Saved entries
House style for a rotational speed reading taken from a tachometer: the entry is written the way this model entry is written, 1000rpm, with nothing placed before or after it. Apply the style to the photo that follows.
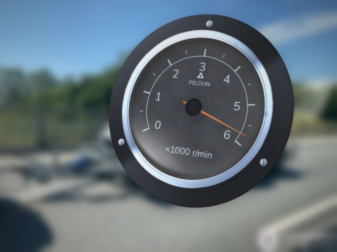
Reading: 5750rpm
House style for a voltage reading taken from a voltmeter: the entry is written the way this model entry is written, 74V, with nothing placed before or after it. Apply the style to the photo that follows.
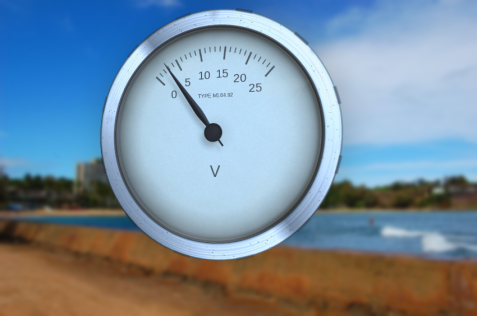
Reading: 3V
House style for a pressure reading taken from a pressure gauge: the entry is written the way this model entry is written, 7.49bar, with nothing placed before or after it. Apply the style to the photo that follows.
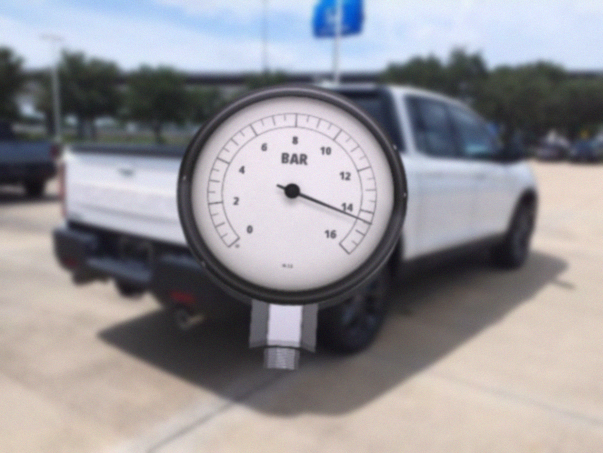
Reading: 14.5bar
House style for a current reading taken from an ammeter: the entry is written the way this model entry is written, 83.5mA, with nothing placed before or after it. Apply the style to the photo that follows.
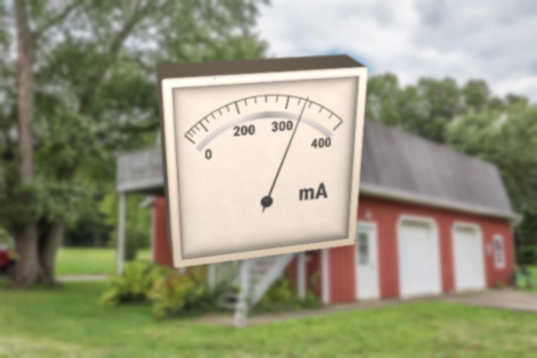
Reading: 330mA
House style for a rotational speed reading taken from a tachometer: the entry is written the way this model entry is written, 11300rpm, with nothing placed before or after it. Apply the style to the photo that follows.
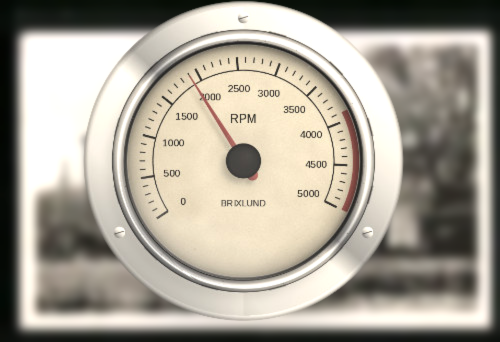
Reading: 1900rpm
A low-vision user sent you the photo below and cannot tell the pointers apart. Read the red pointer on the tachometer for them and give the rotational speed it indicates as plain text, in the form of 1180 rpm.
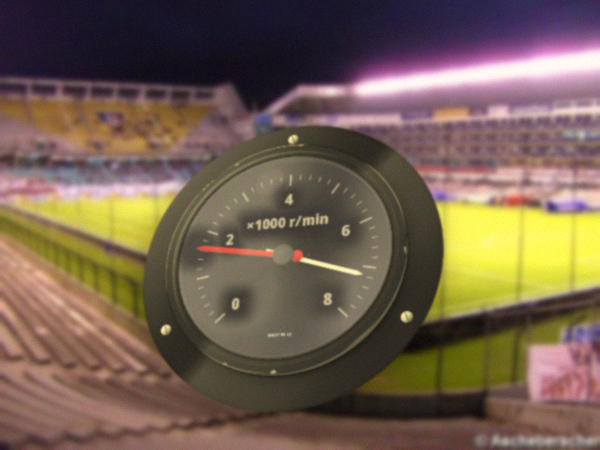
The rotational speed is 1600 rpm
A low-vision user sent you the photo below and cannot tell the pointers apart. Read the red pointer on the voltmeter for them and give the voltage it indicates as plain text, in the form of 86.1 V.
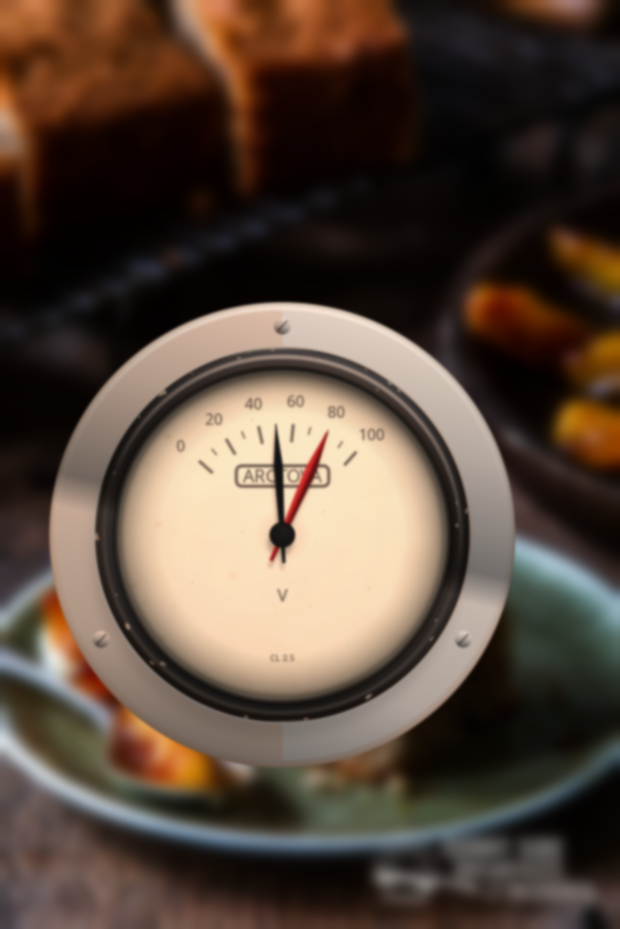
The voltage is 80 V
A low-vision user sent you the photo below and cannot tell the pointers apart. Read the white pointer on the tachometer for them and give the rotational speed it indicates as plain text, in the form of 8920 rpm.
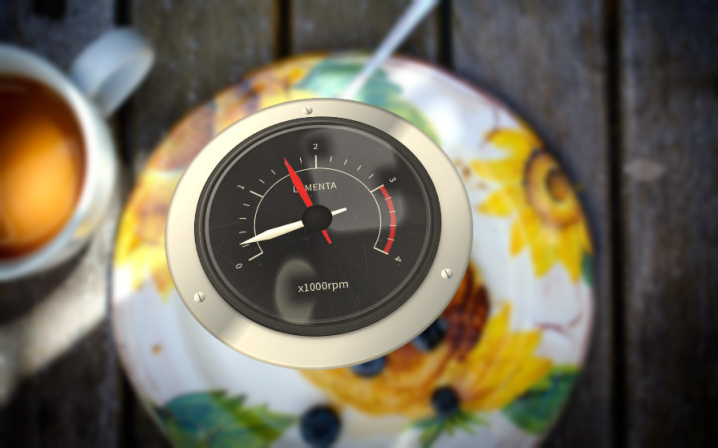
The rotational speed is 200 rpm
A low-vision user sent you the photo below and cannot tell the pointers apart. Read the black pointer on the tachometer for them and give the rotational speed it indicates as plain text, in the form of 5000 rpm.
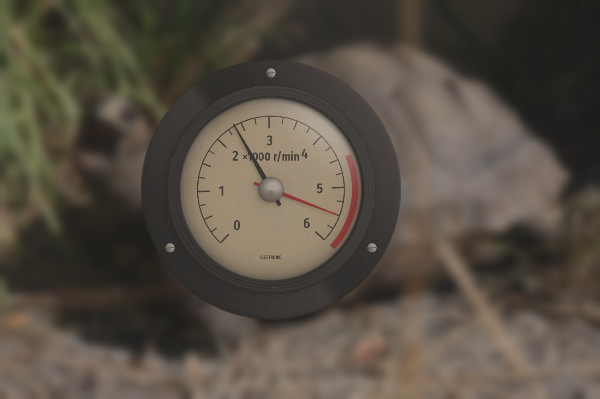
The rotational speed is 2375 rpm
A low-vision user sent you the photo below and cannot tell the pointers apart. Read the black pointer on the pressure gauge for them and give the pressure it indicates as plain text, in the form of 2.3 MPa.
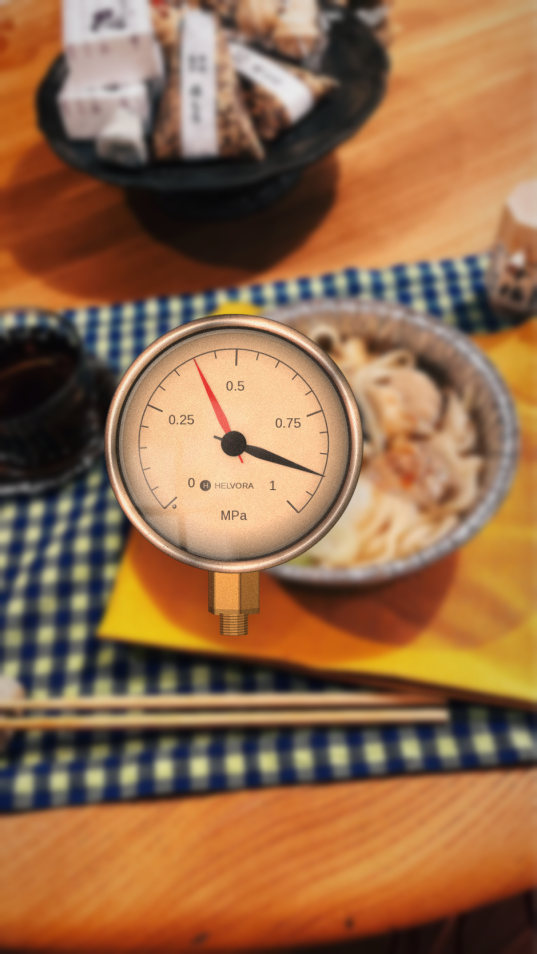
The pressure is 0.9 MPa
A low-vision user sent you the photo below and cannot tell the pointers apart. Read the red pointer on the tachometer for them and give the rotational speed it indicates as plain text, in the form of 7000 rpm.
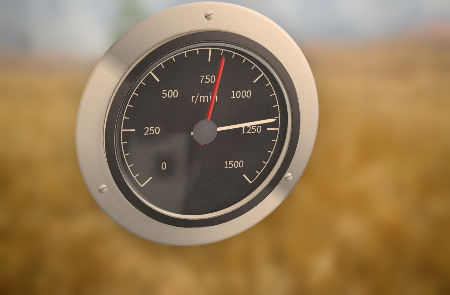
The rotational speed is 800 rpm
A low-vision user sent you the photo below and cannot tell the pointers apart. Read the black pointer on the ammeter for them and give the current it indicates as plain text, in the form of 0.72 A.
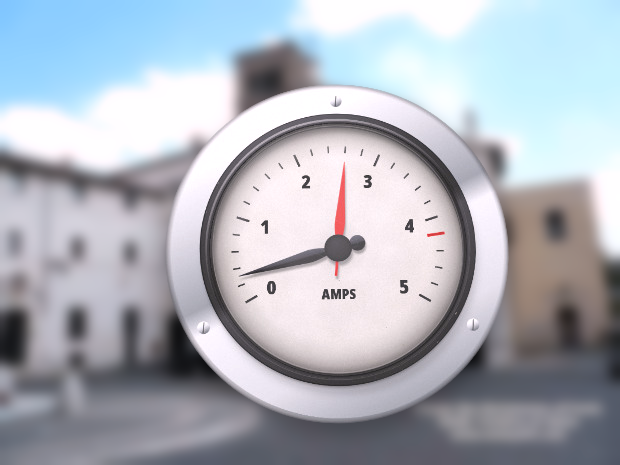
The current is 0.3 A
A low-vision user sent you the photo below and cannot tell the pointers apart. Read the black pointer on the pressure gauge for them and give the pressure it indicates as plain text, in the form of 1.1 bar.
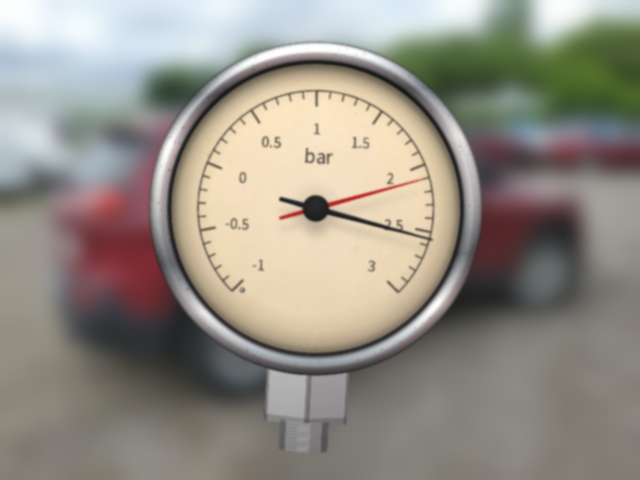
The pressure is 2.55 bar
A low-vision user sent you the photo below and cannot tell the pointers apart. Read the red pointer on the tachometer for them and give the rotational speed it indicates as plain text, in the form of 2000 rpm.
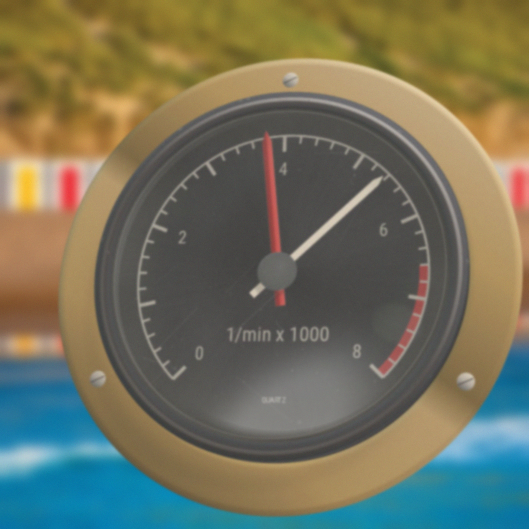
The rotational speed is 3800 rpm
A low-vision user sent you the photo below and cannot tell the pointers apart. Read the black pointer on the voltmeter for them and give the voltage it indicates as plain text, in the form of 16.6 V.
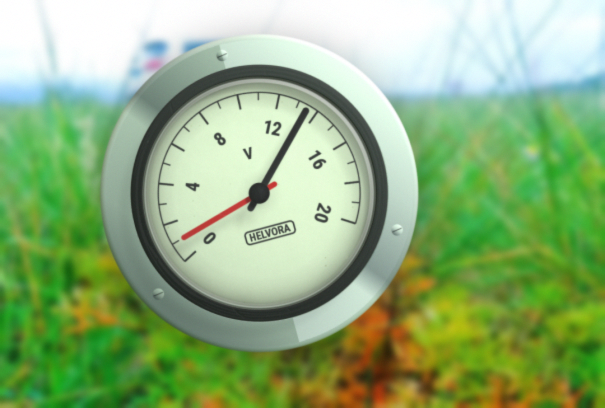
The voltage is 13.5 V
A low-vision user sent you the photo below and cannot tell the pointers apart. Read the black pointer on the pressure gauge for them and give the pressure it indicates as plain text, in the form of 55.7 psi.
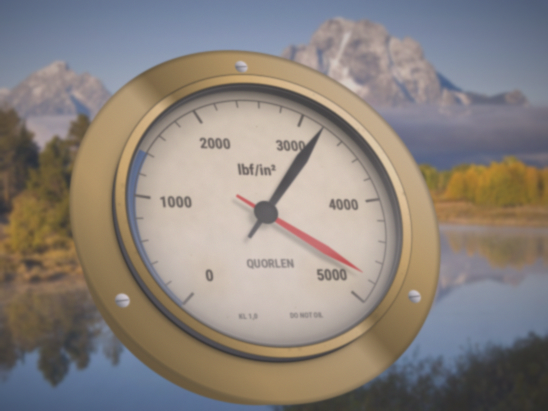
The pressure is 3200 psi
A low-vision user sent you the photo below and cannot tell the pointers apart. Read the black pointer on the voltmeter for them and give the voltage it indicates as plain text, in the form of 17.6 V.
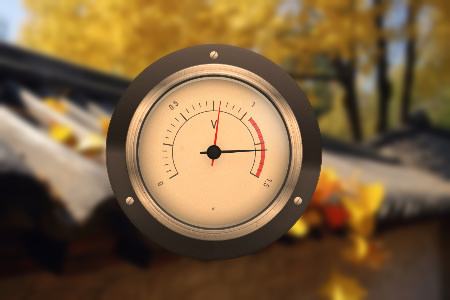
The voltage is 1.3 V
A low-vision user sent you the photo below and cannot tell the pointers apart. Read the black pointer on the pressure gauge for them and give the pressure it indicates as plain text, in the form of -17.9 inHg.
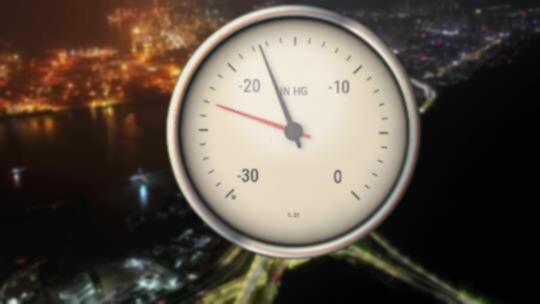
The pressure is -17.5 inHg
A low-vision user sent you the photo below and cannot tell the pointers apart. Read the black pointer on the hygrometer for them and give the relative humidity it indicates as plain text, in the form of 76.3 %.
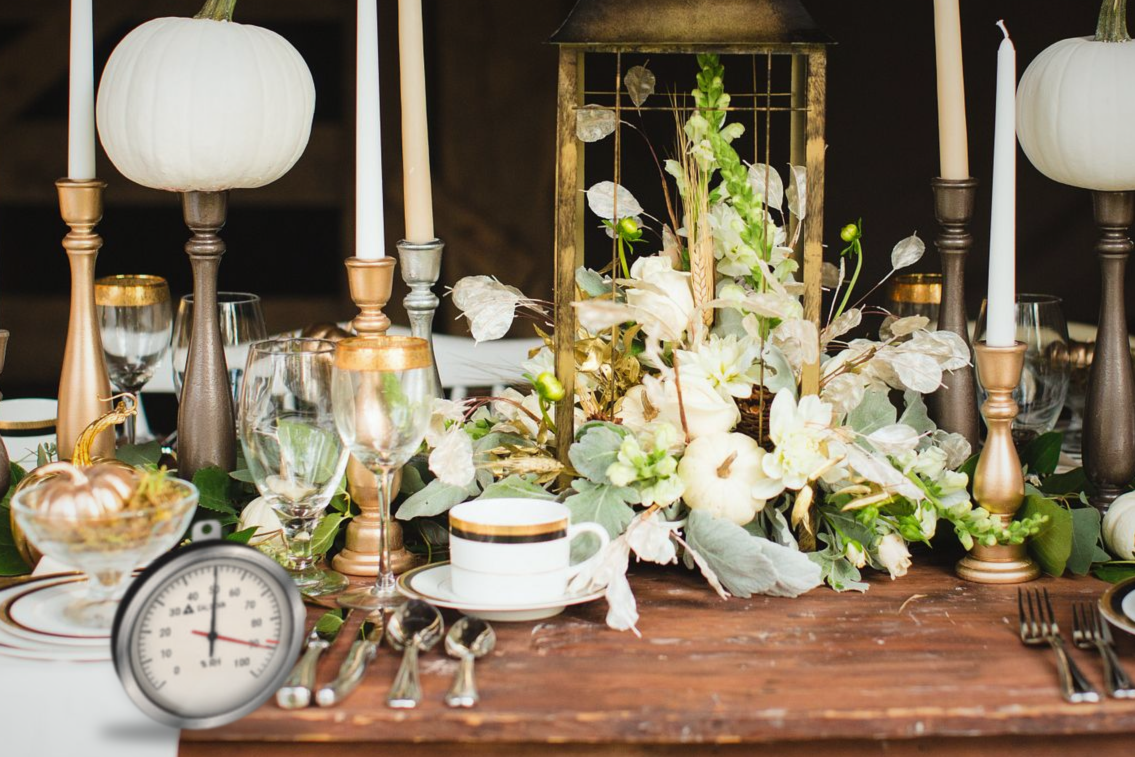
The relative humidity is 50 %
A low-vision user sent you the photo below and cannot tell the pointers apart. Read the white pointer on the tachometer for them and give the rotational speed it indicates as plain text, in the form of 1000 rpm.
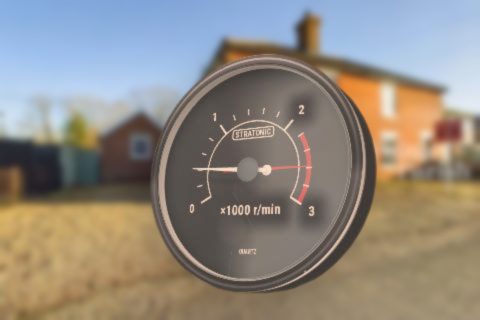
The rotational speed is 400 rpm
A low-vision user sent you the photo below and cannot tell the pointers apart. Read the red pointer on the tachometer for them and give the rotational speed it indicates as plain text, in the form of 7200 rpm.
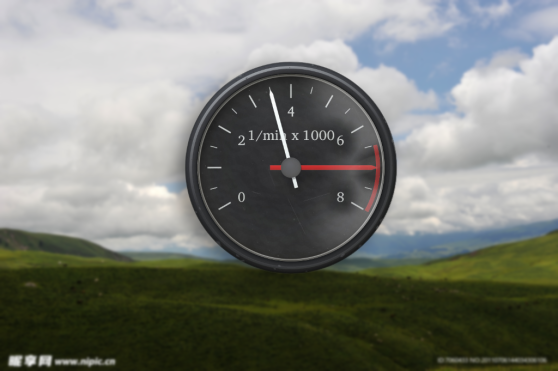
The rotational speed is 7000 rpm
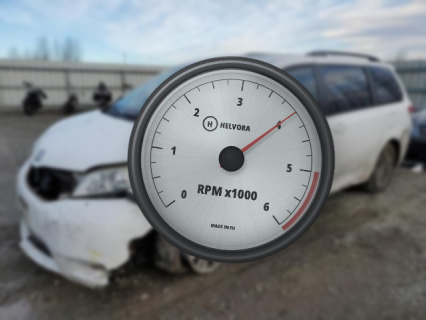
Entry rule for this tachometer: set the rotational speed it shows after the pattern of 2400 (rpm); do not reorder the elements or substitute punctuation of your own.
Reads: 4000 (rpm)
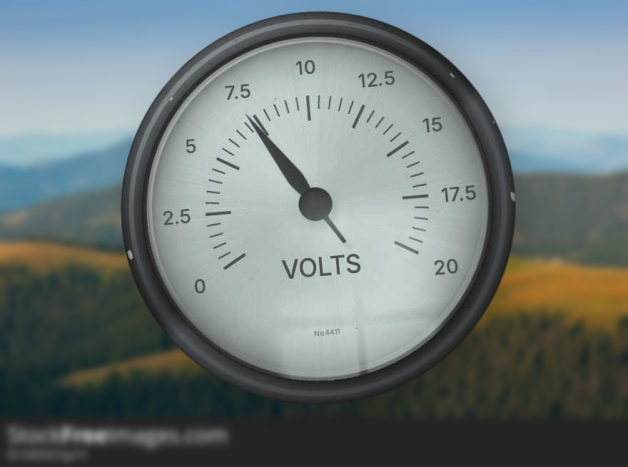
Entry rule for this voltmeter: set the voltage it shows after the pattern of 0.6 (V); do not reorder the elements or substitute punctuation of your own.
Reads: 7.25 (V)
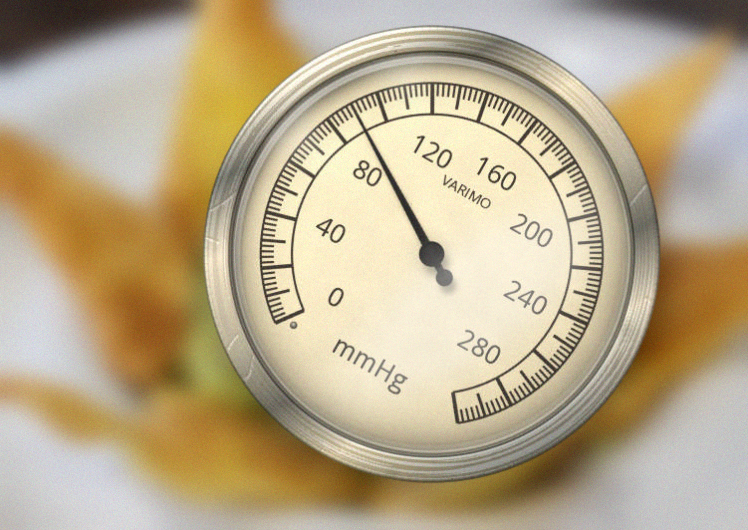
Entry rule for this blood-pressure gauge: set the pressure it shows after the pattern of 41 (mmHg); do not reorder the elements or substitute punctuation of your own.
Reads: 90 (mmHg)
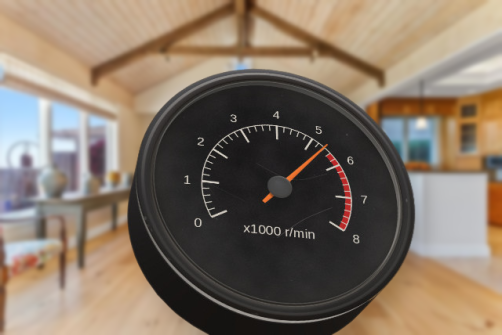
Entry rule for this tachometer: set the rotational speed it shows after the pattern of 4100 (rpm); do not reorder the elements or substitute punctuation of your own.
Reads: 5400 (rpm)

• EXERCISE DESCRIPTION: Render every one of the records above as a Markdown table with the columns No. and Line, numbering the rows and skipping any blank lines. Leave the pictures out of the answer.

• RESULT FOR THIS EXERCISE:
| No. | Line |
|---|---|
| 1 | House style for a rotational speed reading taken from a tachometer: the entry is written the way this model entry is written, 1000rpm, with nothing placed before or after it. Apply the style to the photo that follows. |
| 2 | Reading: 5750rpm |
| 3 | House style for a voltage reading taken from a voltmeter: the entry is written the way this model entry is written, 74V, with nothing placed before or after it. Apply the style to the photo that follows. |
| 4 | Reading: 3V |
| 5 | House style for a pressure reading taken from a pressure gauge: the entry is written the way this model entry is written, 7.49bar, with nothing placed before or after it. Apply the style to the photo that follows. |
| 6 | Reading: 14.5bar |
| 7 | House style for a current reading taken from an ammeter: the entry is written the way this model entry is written, 83.5mA, with nothing placed before or after it. Apply the style to the photo that follows. |
| 8 | Reading: 330mA |
| 9 | House style for a rotational speed reading taken from a tachometer: the entry is written the way this model entry is written, 11300rpm, with nothing placed before or after it. Apply the style to the photo that follows. |
| 10 | Reading: 1900rpm |
| 11 | A low-vision user sent you the photo below and cannot tell the pointers apart. Read the red pointer on the tachometer for them and give the rotational speed it indicates as plain text, in the form of 1180 rpm. |
| 12 | The rotational speed is 1600 rpm |
| 13 | A low-vision user sent you the photo below and cannot tell the pointers apart. Read the red pointer on the voltmeter for them and give the voltage it indicates as plain text, in the form of 86.1 V. |
| 14 | The voltage is 80 V |
| 15 | A low-vision user sent you the photo below and cannot tell the pointers apart. Read the white pointer on the tachometer for them and give the rotational speed it indicates as plain text, in the form of 8920 rpm. |
| 16 | The rotational speed is 200 rpm |
| 17 | A low-vision user sent you the photo below and cannot tell the pointers apart. Read the black pointer on the tachometer for them and give the rotational speed it indicates as plain text, in the form of 5000 rpm. |
| 18 | The rotational speed is 2375 rpm |
| 19 | A low-vision user sent you the photo below and cannot tell the pointers apart. Read the black pointer on the pressure gauge for them and give the pressure it indicates as plain text, in the form of 2.3 MPa. |
| 20 | The pressure is 0.9 MPa |
| 21 | A low-vision user sent you the photo below and cannot tell the pointers apart. Read the red pointer on the tachometer for them and give the rotational speed it indicates as plain text, in the form of 7000 rpm. |
| 22 | The rotational speed is 800 rpm |
| 23 | A low-vision user sent you the photo below and cannot tell the pointers apart. Read the black pointer on the ammeter for them and give the current it indicates as plain text, in the form of 0.72 A. |
| 24 | The current is 0.3 A |
| 25 | A low-vision user sent you the photo below and cannot tell the pointers apart. Read the black pointer on the pressure gauge for them and give the pressure it indicates as plain text, in the form of 1.1 bar. |
| 26 | The pressure is 2.55 bar |
| 27 | A low-vision user sent you the photo below and cannot tell the pointers apart. Read the red pointer on the tachometer for them and give the rotational speed it indicates as plain text, in the form of 2000 rpm. |
| 28 | The rotational speed is 3800 rpm |
| 29 | A low-vision user sent you the photo below and cannot tell the pointers apart. Read the black pointer on the voltmeter for them and give the voltage it indicates as plain text, in the form of 16.6 V. |
| 30 | The voltage is 13.5 V |
| 31 | A low-vision user sent you the photo below and cannot tell the pointers apart. Read the black pointer on the pressure gauge for them and give the pressure it indicates as plain text, in the form of 55.7 psi. |
| 32 | The pressure is 3200 psi |
| 33 | A low-vision user sent you the photo below and cannot tell the pointers apart. Read the black pointer on the voltmeter for them and give the voltage it indicates as plain text, in the form of 17.6 V. |
| 34 | The voltage is 1.3 V |
| 35 | A low-vision user sent you the photo below and cannot tell the pointers apart. Read the black pointer on the pressure gauge for them and give the pressure it indicates as plain text, in the form of -17.9 inHg. |
| 36 | The pressure is -17.5 inHg |
| 37 | A low-vision user sent you the photo below and cannot tell the pointers apart. Read the black pointer on the hygrometer for them and give the relative humidity it indicates as plain text, in the form of 76.3 %. |
| 38 | The relative humidity is 50 % |
| 39 | A low-vision user sent you the photo below and cannot tell the pointers apart. Read the white pointer on the tachometer for them and give the rotational speed it indicates as plain text, in the form of 1000 rpm. |
| 40 | The rotational speed is 400 rpm |
| 41 | A low-vision user sent you the photo below and cannot tell the pointers apart. Read the red pointer on the tachometer for them and give the rotational speed it indicates as plain text, in the form of 7200 rpm. |
| 42 | The rotational speed is 7000 rpm |
| 43 | Entry rule for this tachometer: set the rotational speed it shows after the pattern of 2400 (rpm); do not reorder the elements or substitute punctuation of your own. |
| 44 | Reads: 4000 (rpm) |
| 45 | Entry rule for this voltmeter: set the voltage it shows after the pattern of 0.6 (V); do not reorder the elements or substitute punctuation of your own. |
| 46 | Reads: 7.25 (V) |
| 47 | Entry rule for this blood-pressure gauge: set the pressure it shows after the pattern of 41 (mmHg); do not reorder the elements or substitute punctuation of your own. |
| 48 | Reads: 90 (mmHg) |
| 49 | Entry rule for this tachometer: set the rotational speed it shows after the pattern of 4100 (rpm); do not reorder the elements or substitute punctuation of your own. |
| 50 | Reads: 5400 (rpm) |